- Church: Episcopal Church
- Diocese: Hawaii
- Elected: June 1986
- In office: 1986–1994
- Predecessor: Edmond L. Browning
- Successor: Richard Sui On Chang
- Other posts: Assistant Bishop of Connecticut (1995-1996) Assistant Bishop of Maryland (1997-1998) Assistant Bishop of Southern Virginia (1998)

Orders
- Ordination: 1963
- Consecration: November 30, 1986 by Edmond L. Browning

Personal details
- Born: April 22, 1937 (age 89) New York City, New York, United States
- Denomination: Anglican
- Parents: Donald Buell Hart & Ann Wentworth Ayres Herrick
- Spouse: Elizabeth Ann Howard (m. September 8, 1962)
- Children: 2

= Donald Purple Hart =

Hawaiian bishop (1986–1994)

Donald Purple Hart (born April 22, 1937) was bishop of the Episcopal Diocese of Hawaii from 1986 to 1994.

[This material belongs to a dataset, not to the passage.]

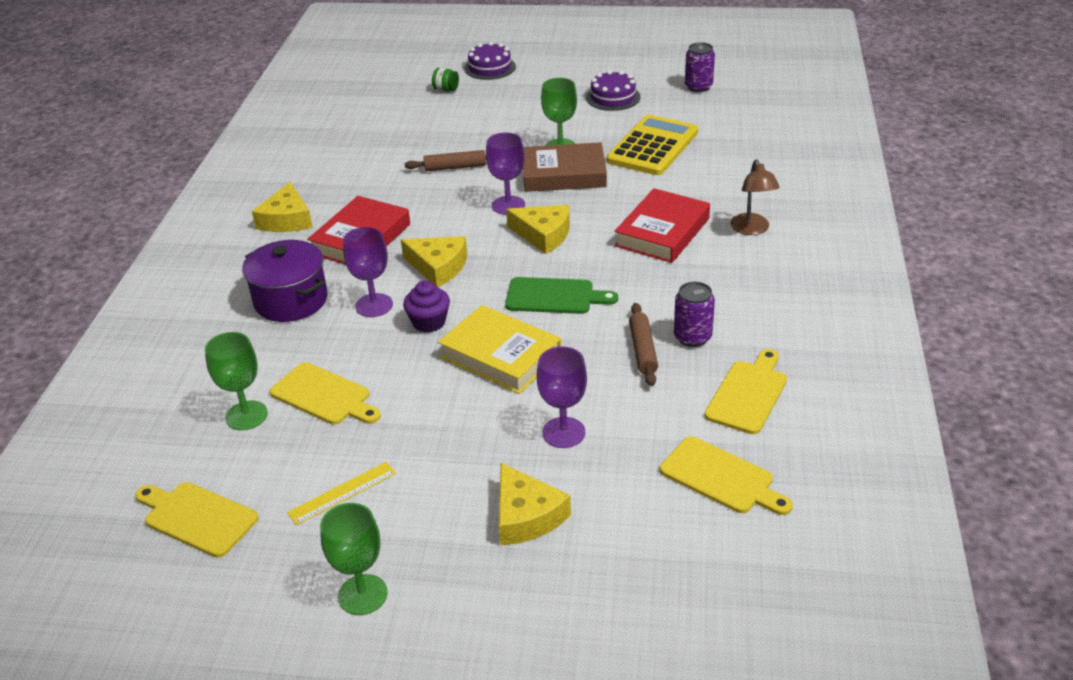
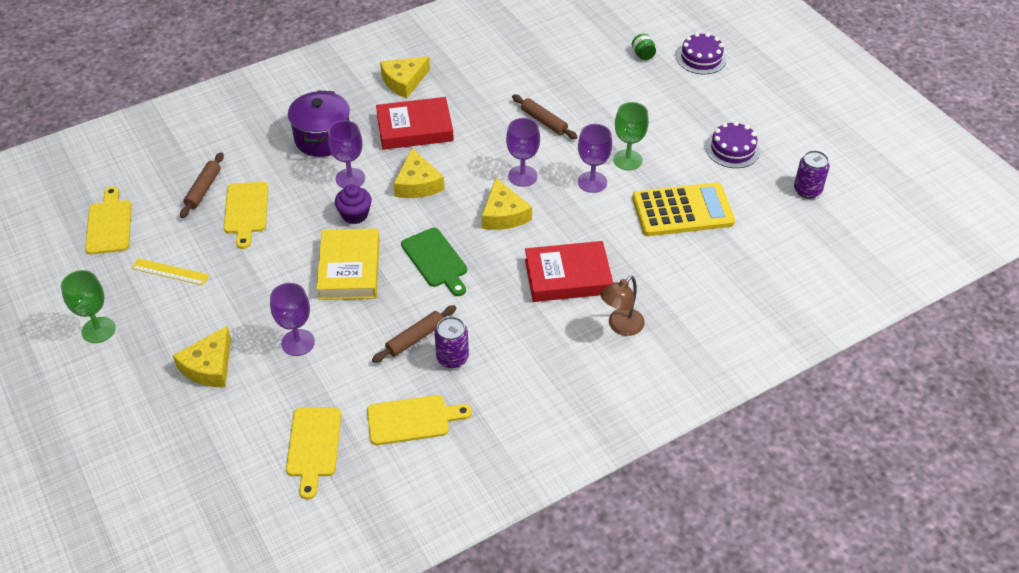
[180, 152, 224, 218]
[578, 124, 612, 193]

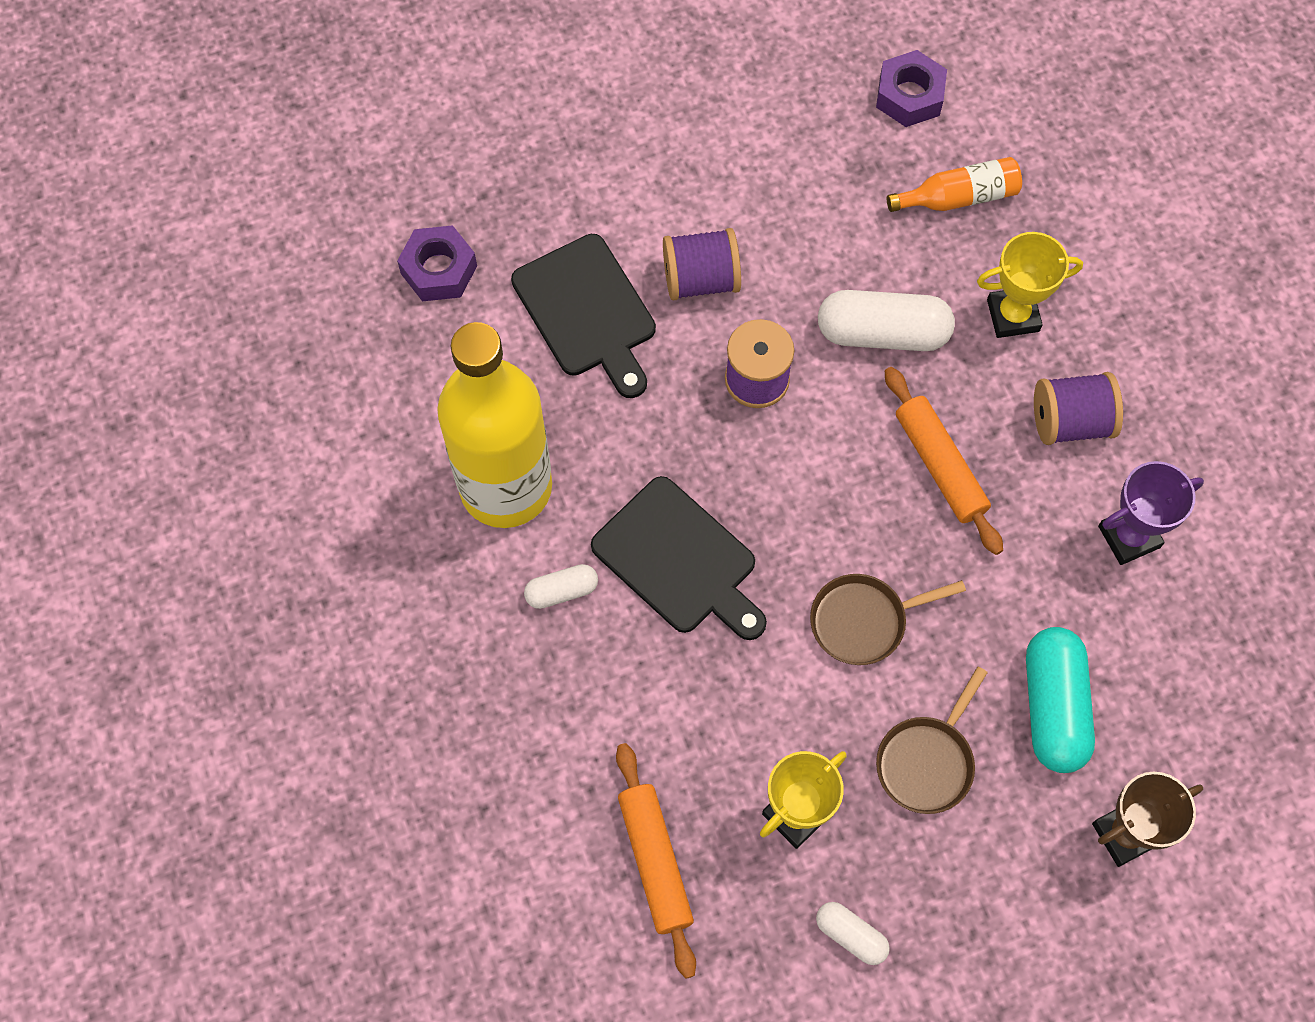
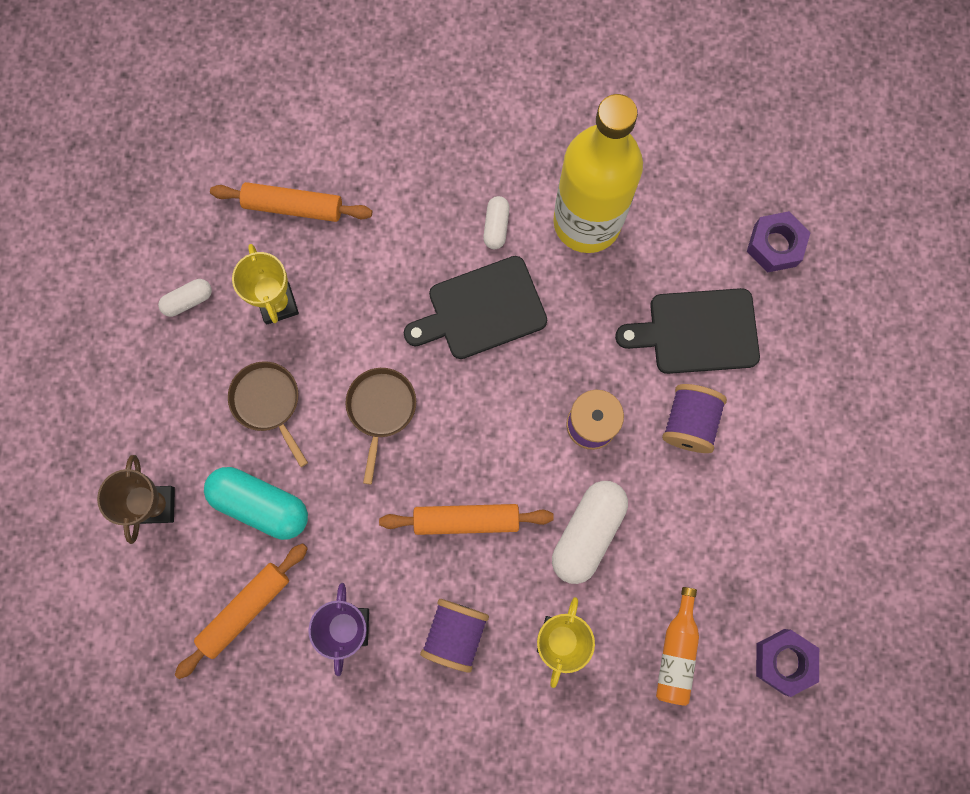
[175, 543, 308, 679]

==Early life and ministry==
Hart was educated at South Kent School, Williams College, and the Episcopal Theological School, in Cambridge, Massachusetts. After his curacy in Chestnut Hill, Massachusetts, he and his wife, Elizabeth, were appointed missionaries to Alaska, where they served in several small Native American villages. He was also a chaplain to native people in Anchorage, and rector of St. Matthew's Church in Fairbanks. He was also rector of St James' Episcopal Church, Keene, New Hampshire.

==Bishop==
Hart was elected as the ninth Bishop of Hawaii on the fifth ballot In June 1986. Throughout the balloting, Hart led in both orders. On the fifth and final ballot, he received 37 clergy votes and 97 lay votes, with a majority being 33 for clergy and 85 for lay votes. He was consecrated on November 30, 1986 with Edmond Browning as chief consecrator.

==Resignation==
Bishop Hart resigned as Bishop of Hawaii on June 26, 1994. His resignation came about as a result of a complicated fiscal crisis stemming from the church's guaranty of a $4 million bank loan for a retirement facility which it didn't repay. In 1996 the Diocese of Hawaii's Special Committee on Episcopal Homes of Hawaii, Inc. recommended and the diocesan council agreed to take no further action against the Bishop Hart. After his resignation he served as assistant bishop in the Diocese of Connecticut, the Diocese of Maryland, and the Diocese of Southern Virginia.